Playing the Indian Card

Tuesday, October 02, 2012

Study Shows Couples Who Share Chores More Likely to Divorce

"The Triumph of Women's Rights" - 1869


This ought to be plain and simple common sense: good fences make good bedfellows.

Just as clear lines of authority and job descriptions are essential for a company to run smoothly, the division of labour is essential for an economy to run smoothly, and a separation of powers is essential for a government to run well, so having clear and distinct spheres of authority, aka “sex roles,” is essential for a marriage.

I mean, obviously: if both are responsible for everything, everything becomes a subject of potential disagreement, irritation, conflict. Neither has any private space or opportunity to be themselves. It also becomes possible for one member of the relationship to completely subjugate the other, if so inclined—or to try to.



"Man as He Expects to Be" - 1869

It’s a perfect plan for breaking up a marriage.

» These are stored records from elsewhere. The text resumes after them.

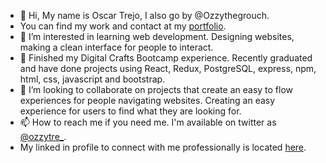- 👋 Hi, My name is Oscar Trejo, I also go by @Ozzythegrouch.
- You can find my work and contact at my [portfolio](https://oscartrejo.dev/).  
- 👀 I’m interested in learning web development. Designing websites, making a clean interface for people to interact.
- 🌱 Finished my Digital Crafts Bootcamp experience. Recently graduated and have done projects using React, Redux, PostgreSQL, express, npm, html, css, javascript and bootstrap.
- 💞️ I’m looking to collaborate on projects that create an easy to flow experiences for people navigating websites. Creating an easy experience for users to find what they are looking for. 
- 📫 How to reach me if you need me. I'm available on twitter as [@ozzytre_](https://twitter.com/ozzytre_).
- My linked in profile to connect with me professionally is located [here](https://www.linkedin.com/in/trejooscar/).
<!---
Ozzythegrouch/Ozzythegrouch is a ✨ special ✨ repository because its `README.md` (this file) appears on your GitHub profile.
You can click the Preview link to take a look at your changes.
--->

Yet the elimination of traditional sex roles has always been the essential idea behind feminism. And then the divorce rate skyrocketed, and everyone took great pains not to blame it on feminism. At last, fifty years later, some study has, to its reputed surprise, rediscovered what we all knew all along. There is a reason for traditional sex roles.

And it is not the man, note, who is going to divorce because the woman works outside the home or because he has to wash the dishes. In these circumstances, it is far more often the woman who initiates the divorce.

Feminism, on balance, has done more harm to more people than either Fascism or Communism ever did.